Mon expérience me prouve que c’est très rentable :
Avec mes associés nous accompagnons nos clients à mettre en place un système de management « agile et collaboratif ». Celui-ci inclut de nombreuses techniques associées à des postures : Lean et manager coach pour faire grandir les collaborateurs, sociocratie, intelligence collective, PNL, management situationnel et 3.0, codéveloppement, méthodes agiles, etc. L’évaluation moyenne de nos clients est de 9,2/10 pour l’année 2016 : modifier tout ou partie de leur système de management a été très profitable.
Voici la description précise d’un moment où, grâce au CJD, un dirigeant a pris conscience de la nécessité d’investir dans l’amélioration de son système de management. Son entreprise était en croissance, ses collaborateurs et ses clients très satisfaits, il pensait donc que son système de management était tout à fait suffisant. J’ai demandé à un collaborateur s’il avait récemment repéré « un écart avec ce qui était prévu ». Il m’a répondu : « j’ai passé 15 min de plus pour fabriquer cette porte à cause d’une fraise usée, trop vielle pour être affûtée. » Je l’ai aidé à chiffrer le temps perdu pour l’ensemble de l’entreprise à cause de ce problème. En cinq minutes nous sommes arrivés au constat que depuis six mois, 72 jours de travail avaient été gaspillés. Et nous avons fait un petit calcul : 72 jours multipliés par 110 € (salaire mensuel moyen chargé divisé par 18 jours ouvrés mensuellement) multiplié par 3 (ratio moyen dans toute entreprise pour tenir compte des charges et des frais liés au poste) = 23 760€. Auxquels il faut ajouter : une image client impactée négativement car la qualité esthétique de la porte et les délais de livraison avaient été dégradés, un impact des délais sur la trésorerie et un impact des délais internes sur l’ambiance de travail.
Le problème initial était connu, mais d’une part le système de management ne donnait pas les moyens nécessaires à la prise de conscience de l’ampleur du gaspillage (rôle et compétences pour s’arrêter, analyser les choses et les chiffrer) et d’autre part il ne permettait pas à la 1ère personne qui a observé le problème, d’agir pour le régler (responsabilisation, autonomie, circuit de décision et de suivi). La demande avait été faite et le dirigeant avait jugé utile de reporter de 6 mois l’investissement de 10 000€ dans un lot de fraises … pour mieux acheter et pour avoir un meilleur bilan.
A partir d’un problème qui semblait banal, parce qu’avec un peu de méthode on l’avait décortiqué à fond, le dirigeant avait découvert l’intérêt de faire évoluer son système de management.
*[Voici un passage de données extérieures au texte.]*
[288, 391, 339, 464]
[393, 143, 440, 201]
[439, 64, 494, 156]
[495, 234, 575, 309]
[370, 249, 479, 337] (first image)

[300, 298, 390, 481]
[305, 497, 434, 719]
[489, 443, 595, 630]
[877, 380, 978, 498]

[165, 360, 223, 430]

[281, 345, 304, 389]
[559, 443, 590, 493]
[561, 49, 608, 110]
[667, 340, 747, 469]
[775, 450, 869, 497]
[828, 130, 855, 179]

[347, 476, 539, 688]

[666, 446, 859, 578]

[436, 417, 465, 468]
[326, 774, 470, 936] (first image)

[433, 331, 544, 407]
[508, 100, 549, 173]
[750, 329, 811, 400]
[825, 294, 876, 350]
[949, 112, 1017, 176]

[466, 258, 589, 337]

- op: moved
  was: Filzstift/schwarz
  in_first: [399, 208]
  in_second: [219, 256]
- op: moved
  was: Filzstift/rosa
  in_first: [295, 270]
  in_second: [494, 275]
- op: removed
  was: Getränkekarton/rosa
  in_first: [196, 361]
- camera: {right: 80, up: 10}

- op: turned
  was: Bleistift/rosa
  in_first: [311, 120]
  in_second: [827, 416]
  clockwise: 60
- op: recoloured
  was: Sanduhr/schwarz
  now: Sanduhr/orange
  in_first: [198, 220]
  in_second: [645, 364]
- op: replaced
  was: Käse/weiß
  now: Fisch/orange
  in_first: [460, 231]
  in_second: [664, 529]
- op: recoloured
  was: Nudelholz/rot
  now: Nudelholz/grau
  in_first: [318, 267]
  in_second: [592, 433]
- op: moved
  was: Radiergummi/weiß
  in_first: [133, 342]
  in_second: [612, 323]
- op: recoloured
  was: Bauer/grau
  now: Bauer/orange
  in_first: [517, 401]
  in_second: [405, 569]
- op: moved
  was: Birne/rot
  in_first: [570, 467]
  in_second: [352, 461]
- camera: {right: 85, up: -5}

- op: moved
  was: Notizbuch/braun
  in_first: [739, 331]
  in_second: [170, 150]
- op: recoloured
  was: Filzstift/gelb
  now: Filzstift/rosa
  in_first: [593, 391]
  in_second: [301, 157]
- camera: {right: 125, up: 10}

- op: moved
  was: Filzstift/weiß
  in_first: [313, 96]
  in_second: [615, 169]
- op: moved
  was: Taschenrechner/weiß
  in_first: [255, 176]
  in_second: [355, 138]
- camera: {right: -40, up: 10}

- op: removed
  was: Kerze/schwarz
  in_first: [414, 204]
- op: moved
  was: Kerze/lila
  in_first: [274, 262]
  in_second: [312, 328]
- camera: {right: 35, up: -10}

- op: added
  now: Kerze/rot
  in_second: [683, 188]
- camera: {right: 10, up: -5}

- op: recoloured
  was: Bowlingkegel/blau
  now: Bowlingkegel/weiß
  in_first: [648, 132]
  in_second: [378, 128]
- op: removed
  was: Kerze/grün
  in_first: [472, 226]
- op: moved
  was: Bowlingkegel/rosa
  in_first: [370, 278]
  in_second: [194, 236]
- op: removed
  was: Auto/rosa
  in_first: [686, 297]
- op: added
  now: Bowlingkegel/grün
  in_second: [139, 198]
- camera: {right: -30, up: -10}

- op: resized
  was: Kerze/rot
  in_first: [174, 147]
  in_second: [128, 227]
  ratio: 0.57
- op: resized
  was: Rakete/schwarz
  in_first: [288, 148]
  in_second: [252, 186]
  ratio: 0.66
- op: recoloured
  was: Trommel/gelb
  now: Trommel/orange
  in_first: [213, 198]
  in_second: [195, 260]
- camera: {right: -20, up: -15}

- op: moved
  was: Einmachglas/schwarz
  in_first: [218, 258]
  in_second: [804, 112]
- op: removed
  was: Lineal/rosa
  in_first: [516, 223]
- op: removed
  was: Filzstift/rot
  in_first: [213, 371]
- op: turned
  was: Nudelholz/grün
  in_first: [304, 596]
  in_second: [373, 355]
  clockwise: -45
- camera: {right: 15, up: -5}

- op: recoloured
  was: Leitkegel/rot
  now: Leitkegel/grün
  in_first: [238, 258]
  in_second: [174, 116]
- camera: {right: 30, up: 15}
Une fois cette expérience faite et renouvelée sur d’autres problèmes qui semblaient également banaux, il a souhaité investir pour permettre à ses collaborateurs de continuer à décortiquer seuls de tels « problèmes qui sont des mines d’or ». Et qu’ensuite ils soient en mesure de mettre en place en autonomie, les réponses adaptés.
Pourtant les entreprises ne font généralement pas le choix d’investir dans l’amélioration de leur système de management : Pourquoi ?
Avant de lire la suite : quelle est votre propre réponse à cette question ? Pourriez-vous y répondre ci-dessous ? Ou écrire à contact@service-sens.com.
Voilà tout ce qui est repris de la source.